I am no expert at how days should be spent to attest to a fulfilling life. But as I sit here in front of my laptop with one too many documents opened to finish everything I need and desire to, I wonder greatly if I have had enough trials to last me a lifetime of lessons and say ultimately that I have such.
I have always thought I’m blessed with many great things. Looking back, I cannot say I have been wrong about that, yet what I CAN say is that I am more endowed with moments I will remember for what remains of my days – good or bad. I have had my fair share of the world’s drama and I have had my greatest instants of laughter. And the best of it all, I guess, is the fact that my twenty-eight years, no matter the mistakes and the downfalls, can never be a waste.
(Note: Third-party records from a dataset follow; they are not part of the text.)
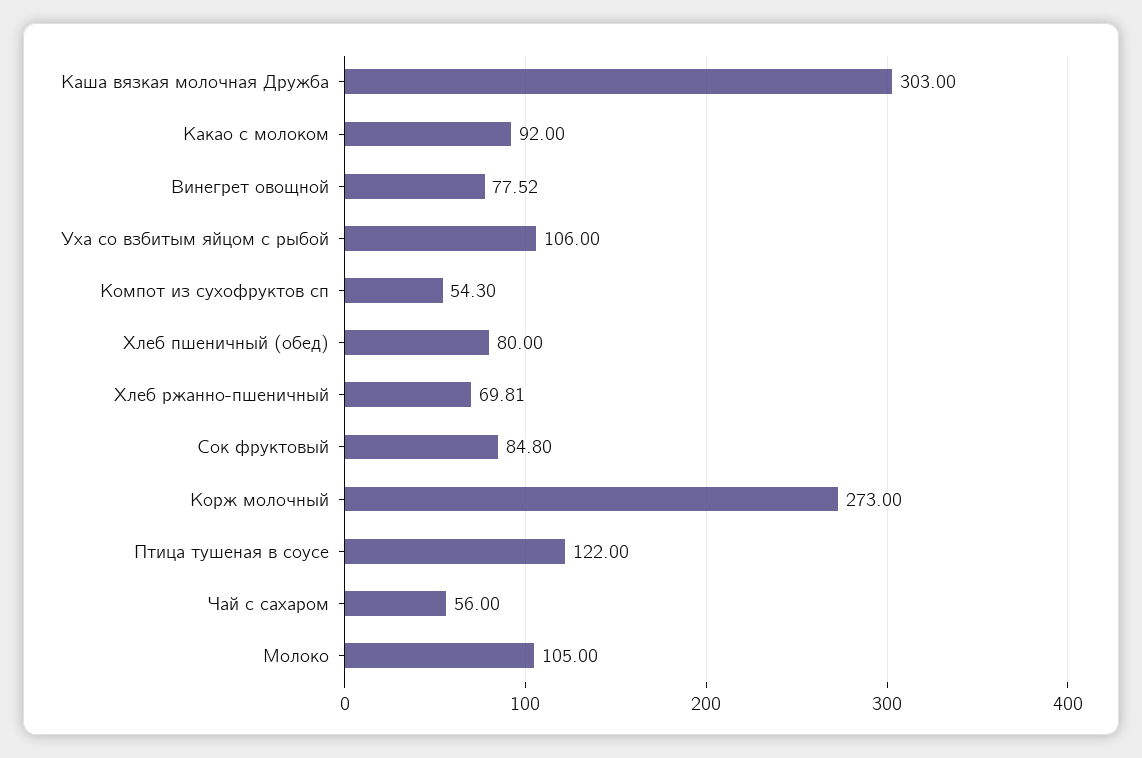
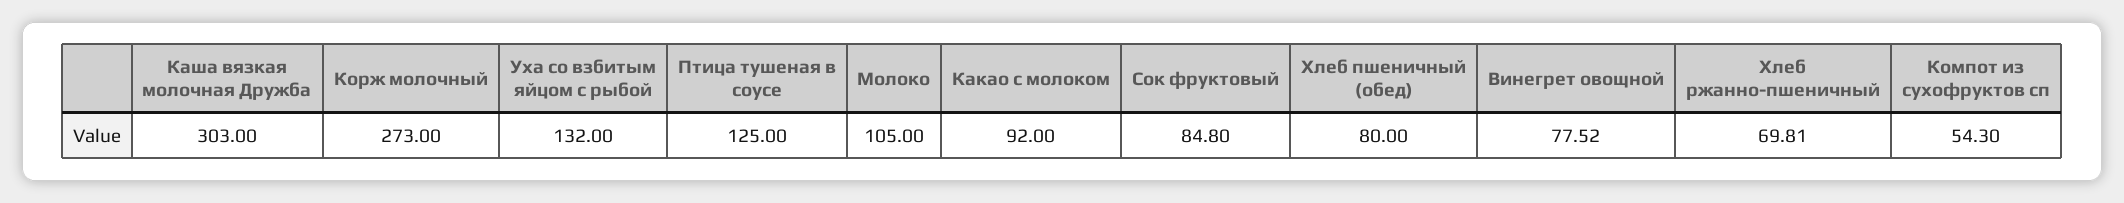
Уха со взбитым яйцом с рыбой: 106 -> 132
Птица тушеная в соусе: 122 -> 125
Чай с сахаром: 56 -> none

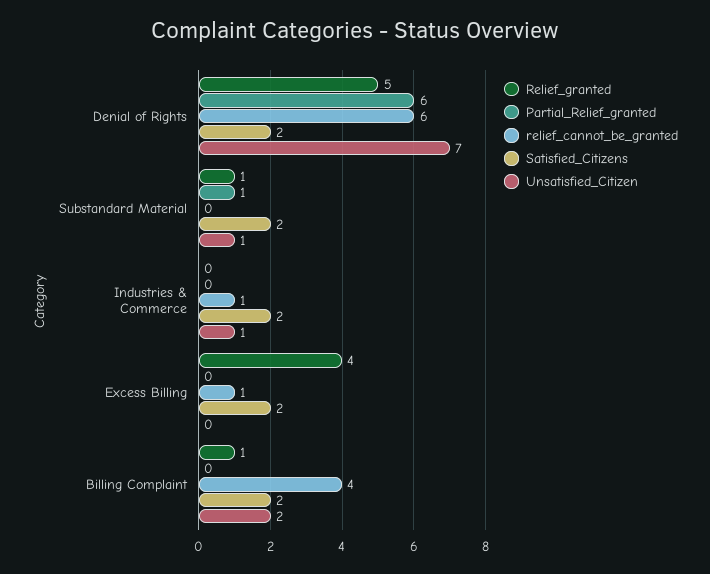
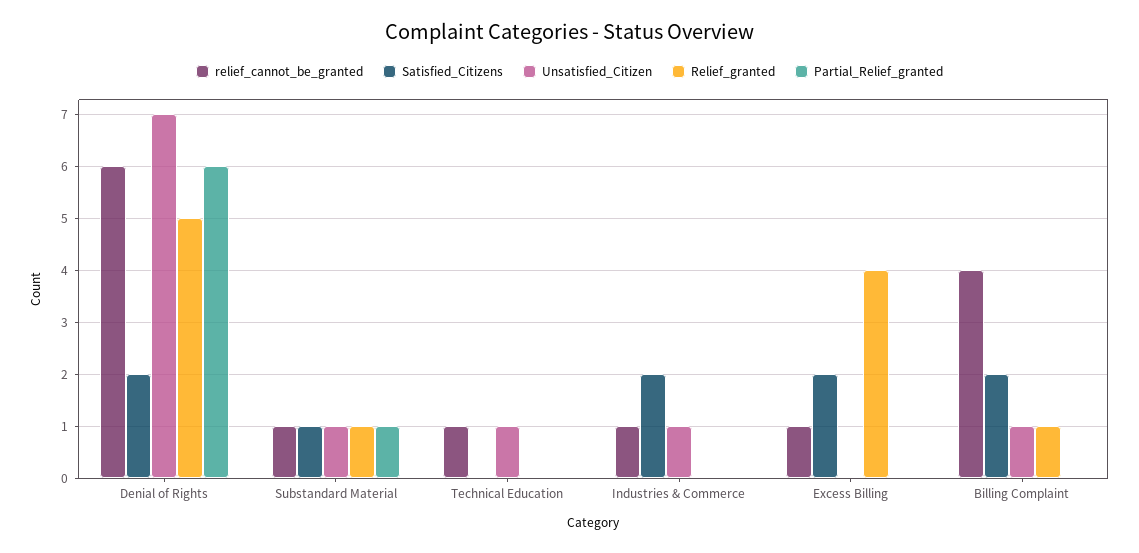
relief_cannot_be_granted, Substandard Material: 0 -> 1
Satisfied_Citizens, Substandard Material: 2 -> 1
Unsatisfied_Citizen, Billing Complaint: 2 -> 1
relief_cannot_be_granted, Technical Education: none -> 1
Satisfied_Citizens, Technical Education: none -> 0
Unsatisfied_Citizen, Technical Education: none -> 1
Relief_granted, Technical Education: none -> 0
Partial_Relief_granted, Technical Education: none -> 0

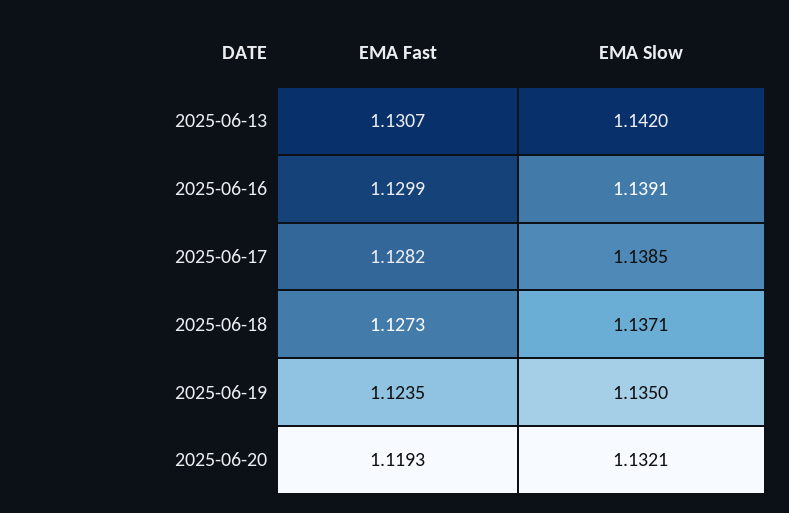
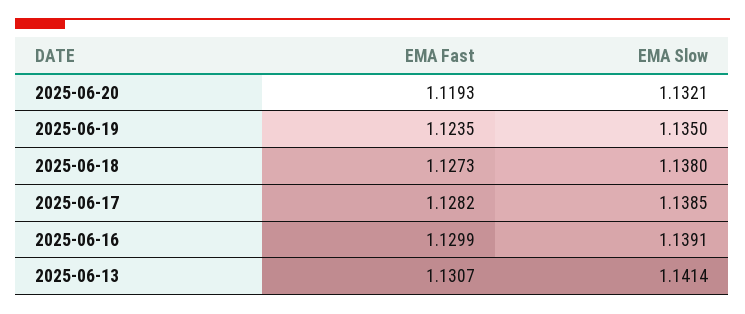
EMA Slow, 2025-06-13: 1.142 -> 1.1414
EMA Slow, 2025-06-18: 1.1371 -> 1.138

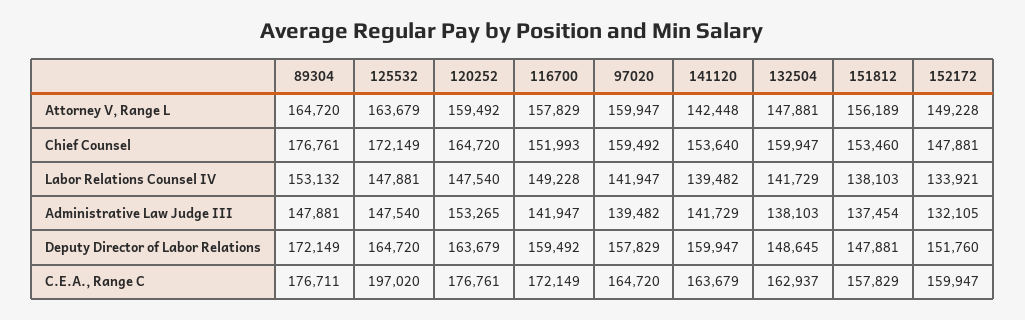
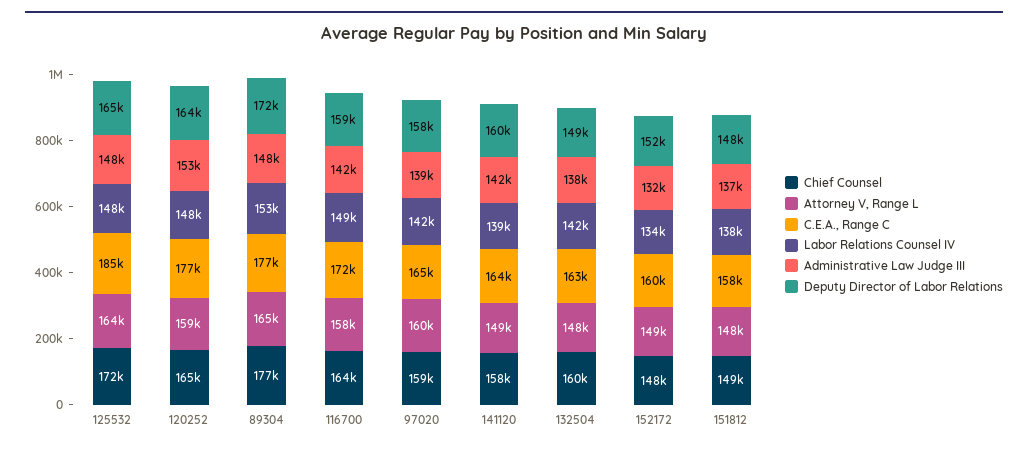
Attorney V, Range L, 141120: 142448 -> 149000
Attorney V, Range L, 151812: 156189 -> 148000
Chief Counsel, 116700: 151993 -> 164000
Chief Counsel, 141120: 153640 -> 158000
Chief Counsel, 151812: 153460 -> 149000
C.E.A., Range C, 125532: 197020 -> 185000

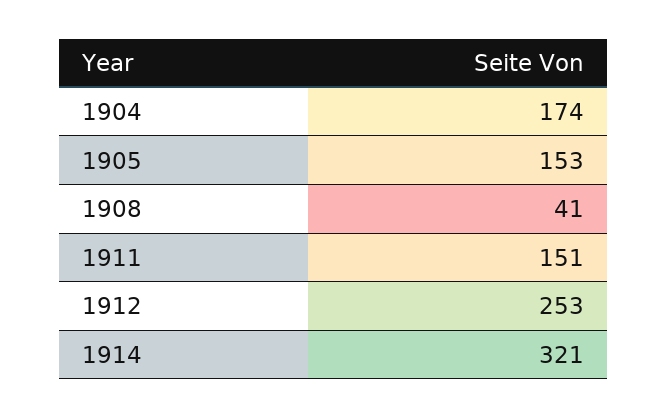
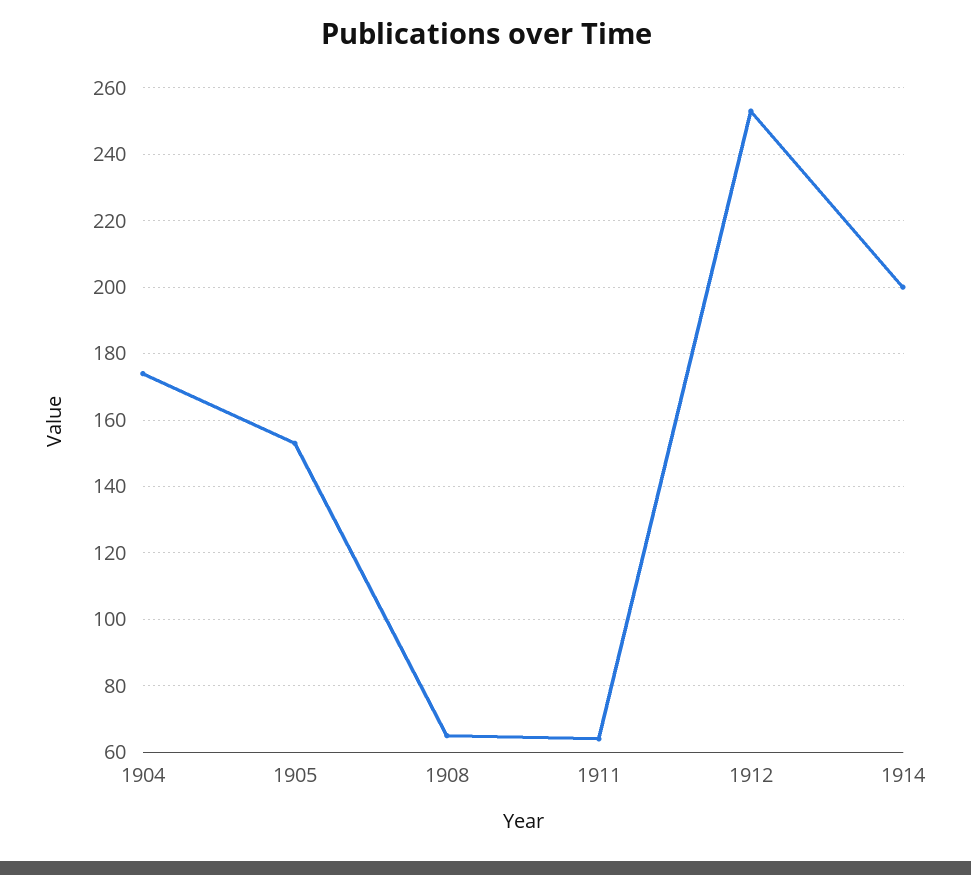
1908: 41 -> 65
1911: 151 -> 65
1914: 321 -> 200

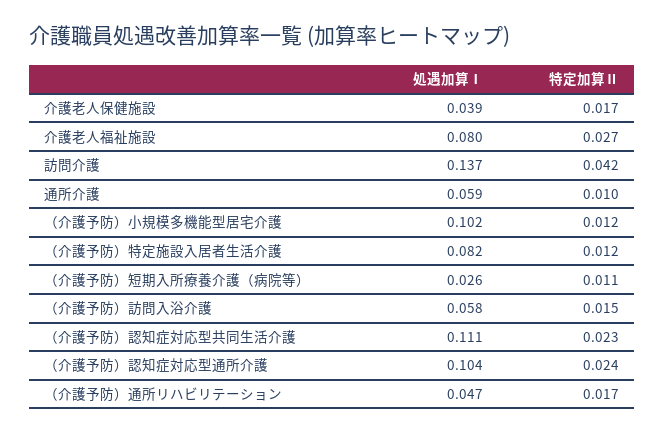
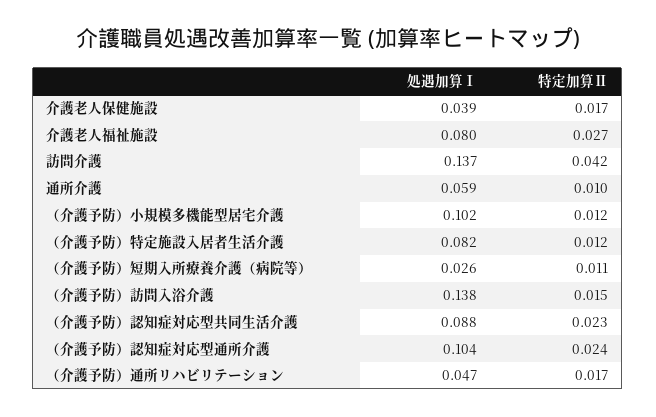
処遇加算Ⅰ, （介護予防）訪問入浴介護: 0.058 -> 0.138
処遇加算Ⅰ, （介護予防）認知症対応型共同生活介護: 0.111 -> 0.088

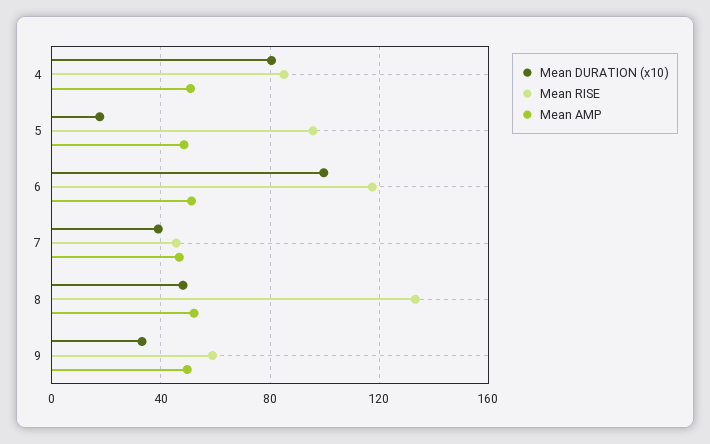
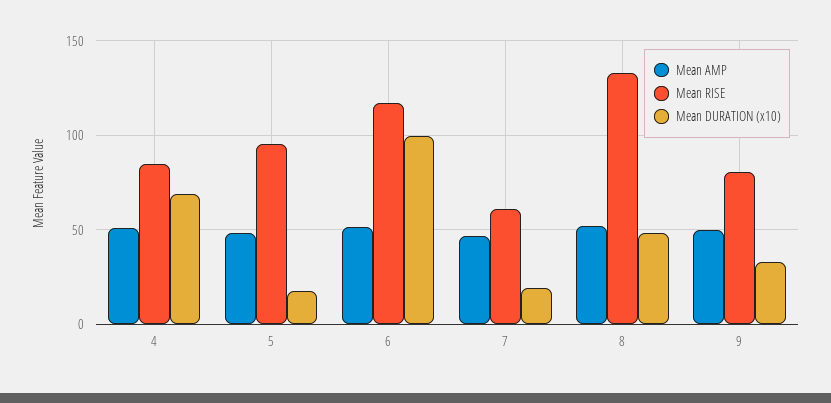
Mean DURATION (x10), 4: 80 -> 70
Mean DURATION (x10), 7: 40 -> 20
Mean RISE, 7: 45 -> 60
Mean RISE, 9: 60 -> 80

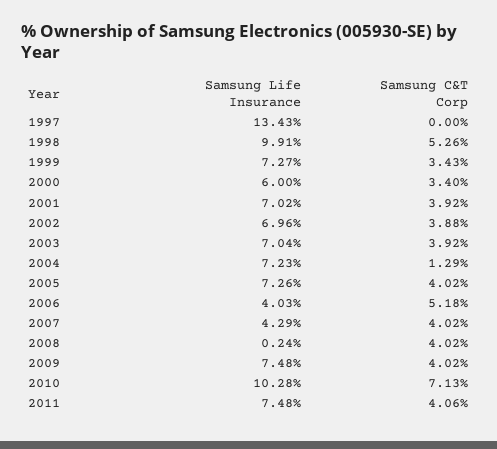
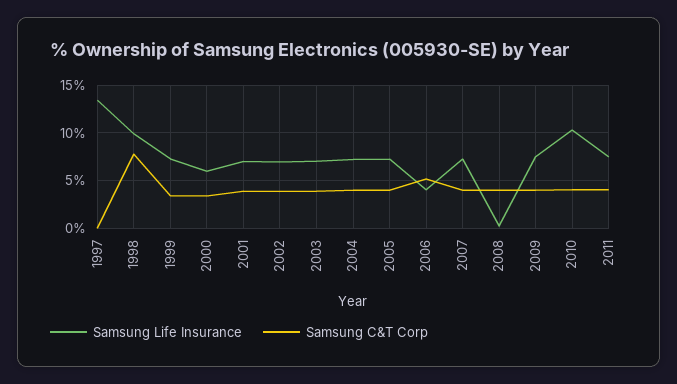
Samsung C&T Corp, 1998: 5.26 -> 8
Samsung C&T Corp, 2004: 1.29 -> 4
Samsung Life Insurance, 2007: 4.29 -> 7
Samsung C&T Corp, 2010: 7.13 -> 4

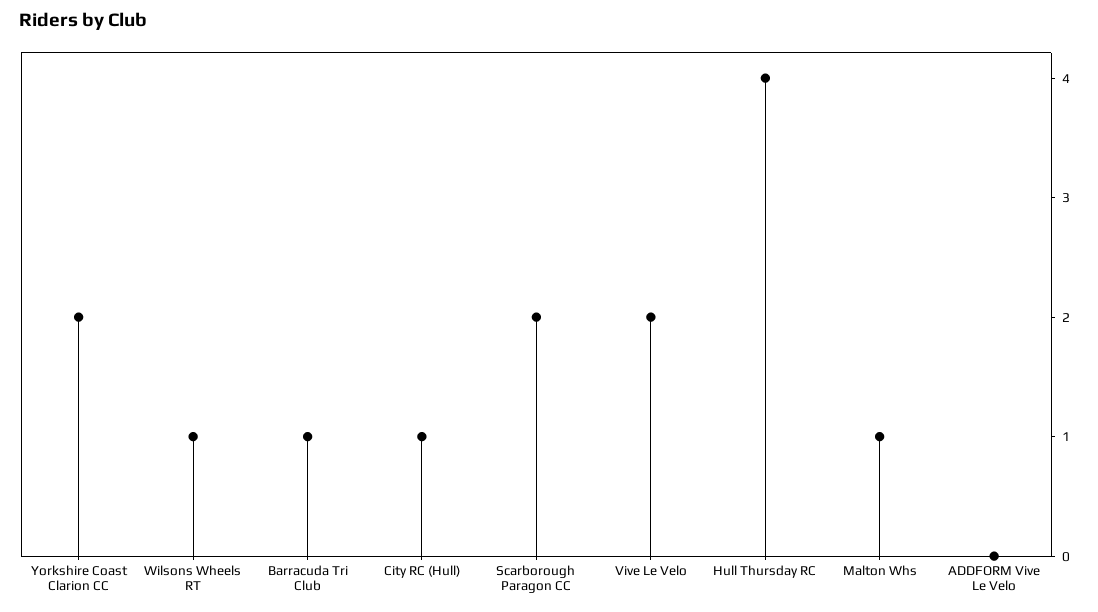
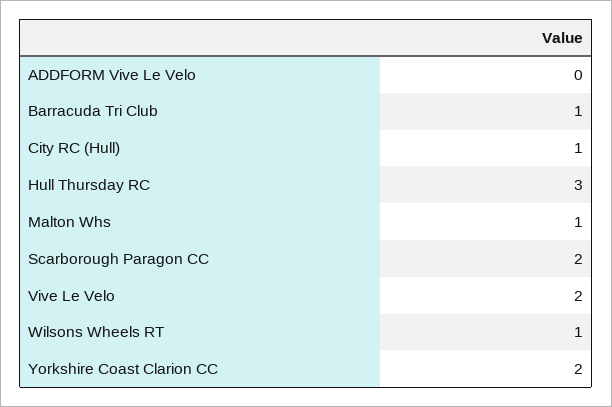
Hull Thursday RC: 4 -> 3

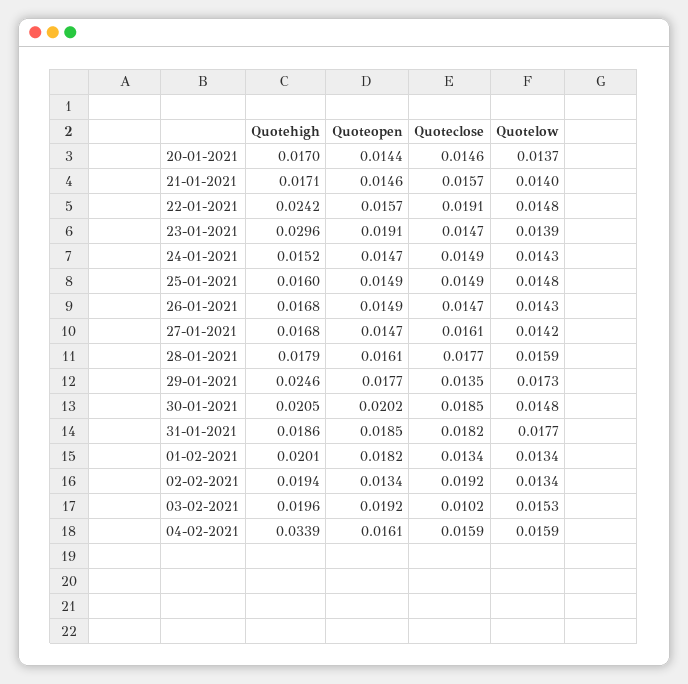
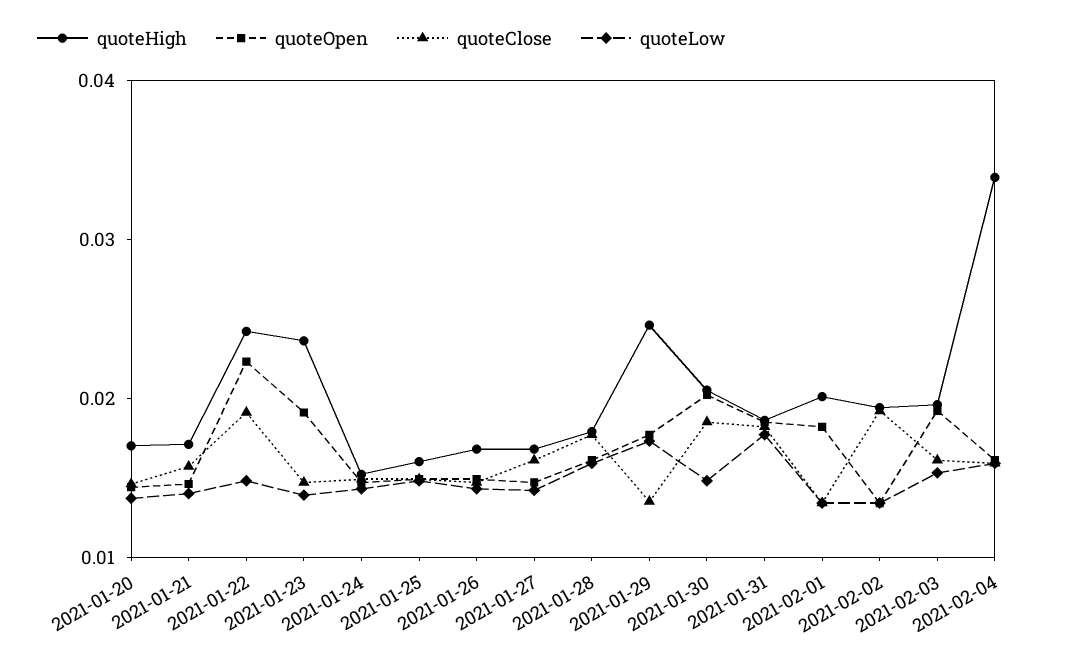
Quoteopen, 22-01-2021: 0.0157 -> 0.022
Quotehigh, 23-01-2021: 0.0296 -> 0.024
Quoteclose, 03-02-2021: 0.0102 -> 0.016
For there have been times when I cried myself to sleep, yet there have been moments as well when I cried as I could not catch a breath to break my laugh. There have been moments in my life when I could run, but I chose to walk as it gave my journey an extra mile to cherish. There have been moments when regrets took over my will to look ahead. There have been moments when I did nothing in a day but wish for what-use-to-be’s and what-could-have-been’s. There have been many moments; each for a special purpose and each for a special memory. And I hold on to them as they are none but delicate pieces of who I am, who I have become and who I can still be.
Of the many lessons learned the past years, there is one which will hold that special place where my youth had been. And as I wish each passing day that others do not fall upon its traps, I crave so much for another chance to do it right.
People say love fades, and I guess everyone knows it. To stay within any relationship, you simply have to decide whether you can and will stand to be with each other for long, or whether there is something left to fight for and hold on to. Like, when lovemaking becomes a figment of your most cherished memories or kisses become nothing but greetings meant to make you smile. You get older or more matured, and you simply become accustomed to just talking about recollections and books and movies, or you travel to places you have never been to. And you argue about the silliest things you know and you laugh after that. And everything is fine because you are there and so is he… nothing else matters and nothing ever will.
Not many people know what’s running about my head, let alone what’s in my heart. But as I stand proud of what I have come to accomplish through another person’s eyes – a persona I wish the world to know and be inspired by – I tell myself that people wear masks and that I should wear mine well in order to keep moving. And that since I still believe that people choose the masks that fit them the most, I must choose one I believe my first name will so gallantly declare. For as I keep and rebuild what’s inside me, I know I can still bare my heart for it to heal and share my world for it to flourish.
Twenty-eight years now passes me by and I sit right here in front of my laptop, wondering if I have had enough lessons that will tell me I have a fulfilling life. Now, I know the answer is no, and perhaps it will always remain to be. For one can never learn enough and one can never stop trying to fulfil his destiny to say he has lived.
And I? I will remain to be in search of the life I have come to realize I desire… through the eyes of a man I never thought would suddenly pass my way.